Sometimes I think like this:
Born in the USA is in time close to Nebraska, and still so different. The heroes of the two albums are all alienated, but it seems to me, that the heroes of Born in the USA are double-alienated: they are alienated from the society, but also alienated from the poet who performs them. If that is so, how can we understand the reason for this difference?

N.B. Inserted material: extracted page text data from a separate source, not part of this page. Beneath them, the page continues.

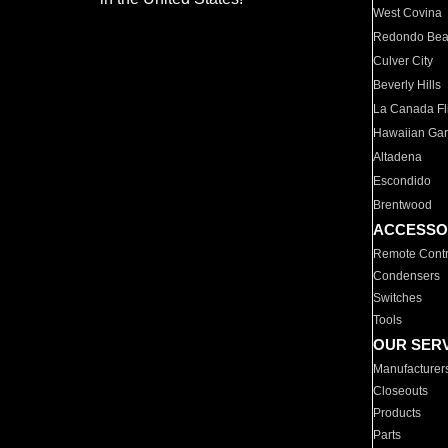
West Covina
Redondo Be
Culver City
Beverly Hills
La Canada Fli
Hawaiian Ga
Altadena
Escondido
Brentwood
ACCESSO
Remote Contr
Condensers
Switches
Tools
OUR SER
Manufacturer
Closeouts
Products
Parts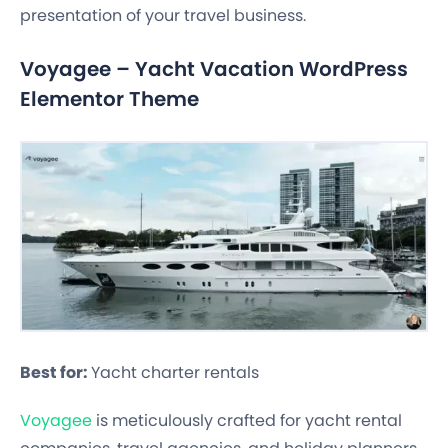
presentation of your travel business.
Voyagee – Yacht Vacation WordPress
Elementor Theme
Best for:
Yacht charter rentals
Voyagee
is meticulously crafted for yacht rental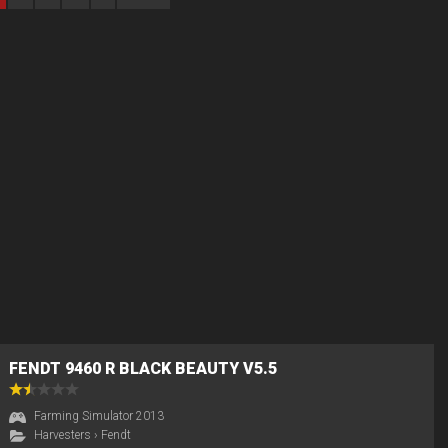
FENDT 9460 R BLACK BEAUTY V5.5
Farming Simulator 2013
Harvesters
›
Fendt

The poet who created Darkness tried to secure an existence for him selves by pretending he could himself overthrow the badlands and in its place establish the promised land by renunciation of the ties that bind. And he propagate this his renunciation via the heroes of the album. But in the end the poet experienced, that the use of this mean did not give him an existence, instead it threatened to dissolute him into nothingness. He then realized, that what could save him from tumbling down into this nothingness was the ties that bind. Hence in the River the heroes a) propagate the necessity of the ties that bind (The Ties That Bind ), b) despises the idea of his earlier propagation of the one mans fight for a promised land (The Price You Pay), and c) lend his voice to people, who, seemingly unlike him selves, not by an voluntary act, but by socioeconomic circumstances lost the ties that bind (The River).
But his new mean is not enough. For he is, as a poet that tries to tie the binds that ties, still a poet. And as a poet he still is forsaking. What, then, is he forsaking? Well, a real life. A non-poet life. He sees, that he in the poet is just as alienated from a real life, as is the heroes of Nebraska. And so he finds that he in that, in which he during his whole life has tried fo find his existence, namely the poet, is prevented from acquiring a real existence. To really exist, he has to escape his narrow existence in the Poet. This contradiction is his existential crisis.
He tries to work his way out of this crisis by freeing himself from his prison: the poet. But who is he outside the poet? Outside the poet a life can consists in having a family, friends and income. Is this what he wants? Anyway, he wants to be free from him selves as Poet. Because as a Poet he lives via his heroes, and he wants to live with walking, talking human beings, not to be confined to live with and through his heroes. And so he tries to create a life in which his heroes are no longer necessary for his existence. He openly turns his back to them. They no longer speaks through him, he speaks through them. He is permanent in the center of it all, and his heroes, well they come and go. They are his servants, he not theirs. He performs them with haste, without inanimateness. Not they, but he is dancing in the dark.
And so he may for a moment imagine that he is free. It seems to him, as if his own life is the base for his heroes, not as if his heroes still is the base for his life. But of course, in reality he now is his own hero that he as a poet creates. And so he will in the end experience, that he himself as this poet-hero is in contradiction with himself, and with contrasting solemnity he later on has to confess: two faces have I.